Jamaica News: Retired Deputy Commissioner of Police (DCP), Novelette Grant, says there is a link between domestic violence and crime in Jamaica.
“As a country, we need to recognise that domestic violence is the underbelly of general crime and violence, especially gang violence in Jamaica. We are not making that link,” she said.
Ms. Grant was speaking at a recent public forum, titled, ‘Big Ooman and Big Man Chat: Addressing Intimate Partner Violence (IPV)’, held at the Courtleigh Auditorium, Kingston, in commemoration of International Day for the Elimination of Violence Against Women (IDEVAW) and 16 days of Activism Against Gender-based Violence (GBV).
The forum, organised by the Ministry of Culture, Gender, Entertainment and Sport, in partnership with the UN Women Caribbean and United Nations Population Fund (UNFPA) Sub-Regional Office for the Caribbean, was held to raise awareness on IPV and the findings from the Women’s Health Survey.
Citing the link between domestic violence and crime, Ms. Grant said that “when a woman throws out her 11-year-old son and says ‘I can’t keep you in the home, because you are mashing up my love life’, that child is going to be picked up by whom?,” she questioned.
Ms. Grant said she was encouraged to form a group, dubbed, ‘Enough is Enough’, to address domestic violence and abuse in Jamaica, after seeing reports about domestic violence. She said the initiative started as a chat group on social media and involved civilians, police officers and the Minister of Culture, Gender, Entertainment and Sport, Hon. Olivia Grange.
“Our advocacy is really to train, educate and raise awareness. I also want us to look at where some of the gaps are where the legislation is concerned. I want to raise awareness of the Domestic Violence Act,” she said.
She said that persons, including staff within the court system, need to be aware of the provision of the Domestic Violence Act, how the Protection Order works, how domestic violence is perpetrated and how it is experienced.
“There is a big gap there and training and education can address that,” Ms.

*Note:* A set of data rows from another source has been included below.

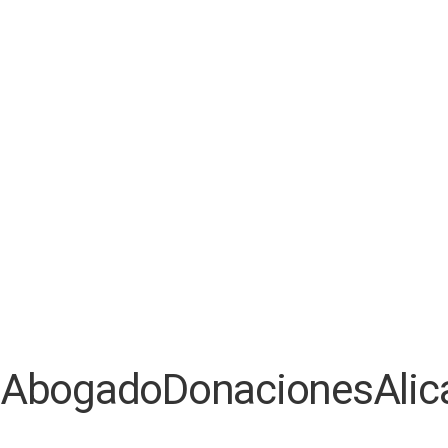
AbogadoDonacionesAlic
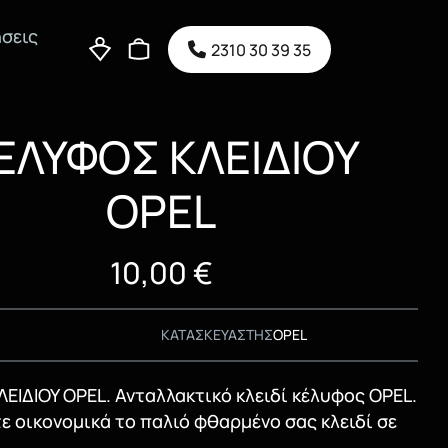
σεις
2310 30 39 35
ΕΛΥΦΟΣ ΚΛΕΙΔΙΟΥ
OPEL
10,00
€
ΚΑΤΑΣΚΕΥΑΣΤΗΣ
OPEL
ΕΙΔΙΟΥ OPEL. Ανταλλακτικό κλειδί κέλυφος OPEL.
 οικονομικά το παλιό φθαρμένο σας κλειδί σε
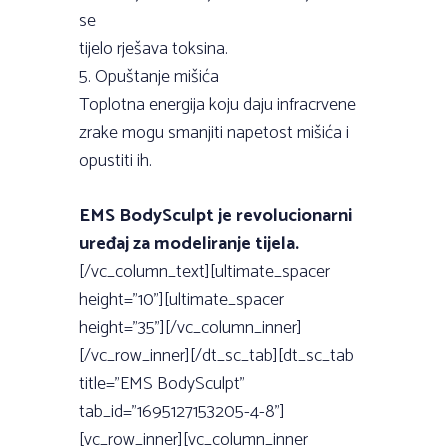
se
tijelo rješava toksina.
5. Opuštanje mišića
Toplotna energija koju daju infracrvene
zrake mogu smanjiti napetost mišića i
opustiti ih.
EMS BodySculpt je revolucionarni
uređaj za modeliranje tijela.
[/vc_column_text][ultimate_spacer
height=”10”][ultimate_spacer
height=”35”][/vc_column_inner]
[/vc_row_inner][/dt_sc_tab][dt_sc_tab
title=”EMS BodySculpt”
tab_id=”1695127153205-4-8”]
[vc_row_inner][vc_column_inner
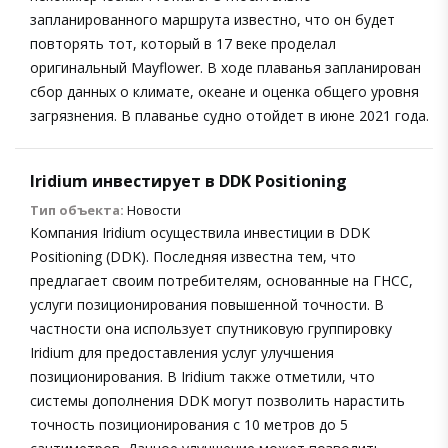
запланированного маршрута известно, что он будет
повторять тот, который в 17 веке проделал
оригинальный Mayflower. В ходе плаванья запланирован
сбор данных о климате, океане и оценка общего уровня
загрязнения. В плаванье судно отойдет в июне 2021 года.
Iridium инвестирует в DDK Positioning
Тип объекта:
Новости
Компания Iridium осуществила инвестиции в DDK
Positioning (DDK). Последняя известна тем, что
предлагает своим потребителям, основанные на ГНСС,
услуги позиционирования повышенной точности. В
частности она использует спутниковую группировку
Iridium для предоставления услуг улучшения
позиционирования. В Iridium также отметили, что
системы дополнения DDK могут позволить нарастить
точность позиционирования с 10 метров до 5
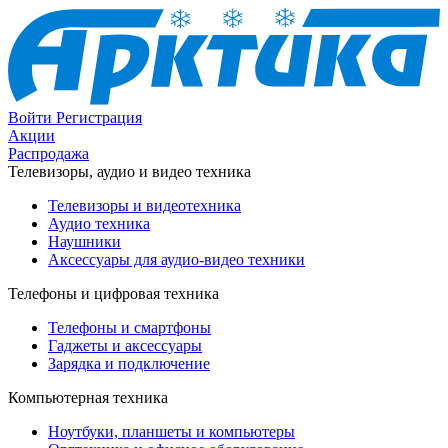
Войти
Регистрация
Акции
Распродажа
Телевизоры, аудио и видео техника
Телевизоры и видеотехника
Аудио техника
Наушники
Аксессуары для аудио-видео техники
Телефоны и цифровая техника
Телефоны и смартфоны
Гаджеты и аксессуары
Зарядка и подключение
Компьютерная техника
Ноутбуки, планшеты и компьютеры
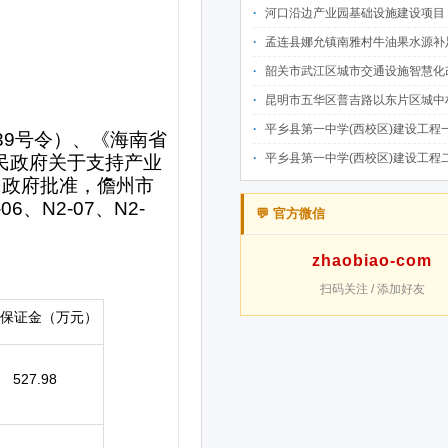
河口沿边产业园基础设施建设项目（二期）设计施工总承包（EPC）(三次
孟连县娜允镇南雅村牛油果水源补足提质增效建设项目招
韶关市武江区城市交通设施智慧化改造提升项目-基础建设工程（一期）A标段施
昆明市五华区普吉路以东片区城中村改造项目（一期）A7、A-4-2地块安置房项目供配电设计施工一体化
平乡县第一中学(西校区)建设工程一标段施工
平乡县第一中学(西校区)建设工程二标段施工
💬 官方微信
zhaobiao-com
扫码关注 / 添加好友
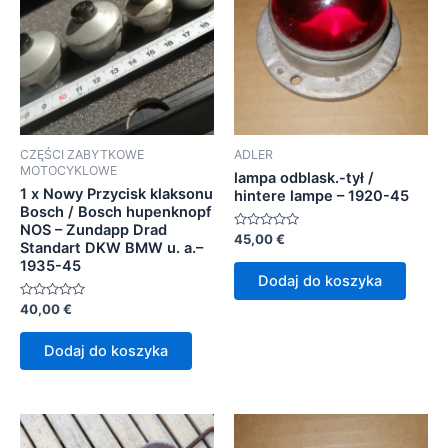
CZĘŚCI ZABYTKOWE
ADLER
MOTOCYKLOWE
lampa odblask.-tył /
1 x Nowy Przycisk klaksonu
hintere lampe – 1920-45
Bosch / Bosch hupenknopf
NOS – Zundapp Drad
Oceniono
45,00
€
Standart DKW BMW u. a.–
0
na
1935-45
5
Dodaj do koszyka
Oceniono
40,00
€
0
na
5
Dodaj do koszyka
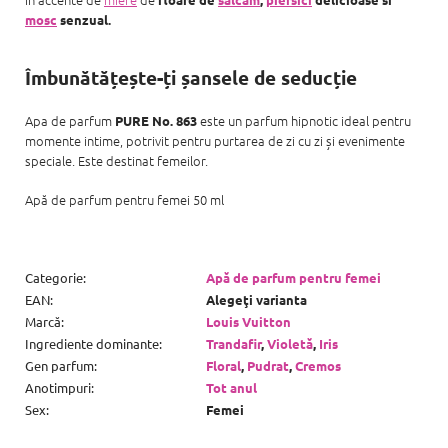
mosc
senzual.
Îmbunătățește-ți șansele de seducție
Apa de parfum
este un parfum hipnotic ideal pentru
PURE No. 863
momente intime, potrivit pentru purtarea de zi cu zi și evenimente
speciale. Este destinat femeilor.
Apă de parfum pentru femei 50 ml
Categorie
:
Apă de parfum pentru femei
EAN
:
Alegeţi varianta
Marcă
:
Louis Vuitton
Ingrediente dominante
:
Trandafir
,
Violetă
,
Iris
Gen parfum
:
Floral
,
Pudrat
,
Cremos
Anotimpuri
:
Tot anul
Sex
:
Femei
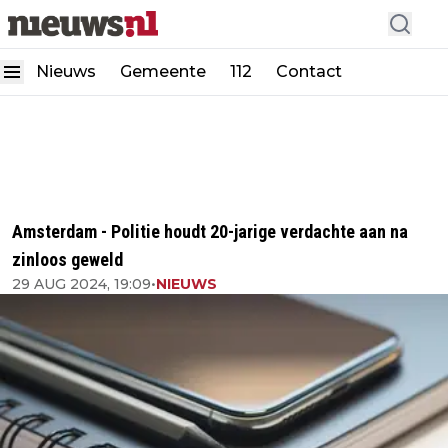
Nieuws
Gemeente
112
Contact
Amsterdam - Politie houdt 20-jarige verdachte aan na
zinloos geweld
29 AUG 2024, 19:09
•
NIEUWS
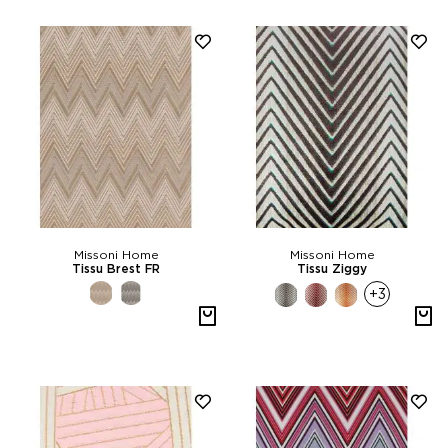
Missoni Home
Missoni Home
Tissu Brest FR
Tissu Ziggy
+3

Grant added.
According to the Women’s Health Survey 2016, women who had entered into a live-in partner relationship at an early age (under 19) had a higher prevalence of lifetime intimate partner physical violence.
It also shows that although the prevalence of IPV was higher among women with lower levels of education than among those with the highest levels of education, they had been victims of intimate partner physical violence at some point in their lives.
Acts of violence included slapping, beating with fists, pushing, kicking and attacking with a weapon or threatening to do so.